• [WHAT YOU ARE ASKED TO DO]: Reproduce every line of the data below word for word, in the same order and with the same line breaks.

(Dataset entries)
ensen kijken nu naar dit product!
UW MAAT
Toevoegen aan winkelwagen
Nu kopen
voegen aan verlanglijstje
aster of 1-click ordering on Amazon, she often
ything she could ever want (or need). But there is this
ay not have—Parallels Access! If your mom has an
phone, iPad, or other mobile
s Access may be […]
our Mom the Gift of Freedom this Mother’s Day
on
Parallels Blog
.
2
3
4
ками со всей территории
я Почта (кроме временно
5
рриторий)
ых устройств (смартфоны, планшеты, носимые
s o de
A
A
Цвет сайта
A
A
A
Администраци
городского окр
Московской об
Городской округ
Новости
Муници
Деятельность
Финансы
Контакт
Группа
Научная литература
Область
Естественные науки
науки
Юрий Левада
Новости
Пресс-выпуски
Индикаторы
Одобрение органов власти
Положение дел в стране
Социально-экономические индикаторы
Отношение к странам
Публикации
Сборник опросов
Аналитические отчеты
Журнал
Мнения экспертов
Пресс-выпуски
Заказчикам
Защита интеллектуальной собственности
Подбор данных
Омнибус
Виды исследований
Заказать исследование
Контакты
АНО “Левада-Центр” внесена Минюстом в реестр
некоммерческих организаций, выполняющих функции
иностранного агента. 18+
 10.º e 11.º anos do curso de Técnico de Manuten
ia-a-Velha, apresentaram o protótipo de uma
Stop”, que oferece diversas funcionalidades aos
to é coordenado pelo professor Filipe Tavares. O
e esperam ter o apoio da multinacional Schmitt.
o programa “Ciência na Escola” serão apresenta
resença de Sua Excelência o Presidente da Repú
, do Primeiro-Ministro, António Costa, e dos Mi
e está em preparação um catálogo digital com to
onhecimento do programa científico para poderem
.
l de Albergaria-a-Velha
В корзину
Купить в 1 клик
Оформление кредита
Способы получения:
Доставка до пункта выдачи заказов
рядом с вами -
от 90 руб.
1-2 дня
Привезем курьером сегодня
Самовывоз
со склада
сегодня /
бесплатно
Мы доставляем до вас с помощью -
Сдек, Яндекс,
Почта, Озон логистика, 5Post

• [RESPONSE AREA]:
ensen kijken nu naar dit product!
UW MAAT
Toevoegen aan winkelwagen
Nu kopen
voegen aan verlanglijstje
aster of 1-click ordering on Amazon, she often
ything she could ever want (or need). But there is this
ay not have—Parallels Access! If your mom has an
phone, iPad, or other mobile
s Access may be […]
our Mom the Gift of Freedom this Mother’s Day
on
Parallels Blog
.
2
3
4
ками со всей территории
я Почта (кроме временно
5
рриторий)
ых устройств (смартфоны, планшеты, носимые
s o de
A
A
Цвет сайта
A
A
A
Администраци
городского окр
Московской об
Городской округ
Новости
Муници
Деятельность
Финансы
Контакт
Группа
Научная литература
Область
Естественные науки
науки
Юрий Левада
Новости
Пресс-выпуски
Индикаторы
Одобрение органов власти
Положение дел в стране
Социально-экономические индикаторы
Отношение к странам
Публикации
Сборник опросов
Аналитические отчеты
Журнал
Мнения экспертов
Пресс-выпуски
Заказчикам
Защита интеллектуальной собственности
Подбор данных
Омнибус
Виды исследований
Заказать исследование
Контакты
АНО “Левада-Центр” внесена Минюстом в реестр
некоммерческих организаций, выполняющих функции
иностранного агента. 18+
 10.º e 11.º anos do curso de Técnico de Manuten
ia-a-Velha, apresentaram o protótipo de uma
Stop”, que oferece diversas funcionalidades aos
to é coordenado pelo professor Filipe Tavares. O
e esperam ter o apoio da multinacional Schmitt.
o programa “Ciência na Escola” serão apresenta
resença de Sua Excelência o Presidente da Repú
, do Primeiro-Ministro, António Costa, e dos Mi
e está em preparação um catálogo digital com to
onhecimento do programa científico para poderem
.
l de Albergaria-a-Velha
В корзину
Купить в 1 клик
Оформление кредита
Способы получения:
Доставка до пункта выдачи заказов
рядом с вами -
от 90 руб.
1-2 дня
Привезем курьером сегодня
Самовывоз
со склада
сегодня /
бесплатно
Мы доставляем до вас с помощью -
Сдек, Яндекс,
Почта, Озон логистика, 5Post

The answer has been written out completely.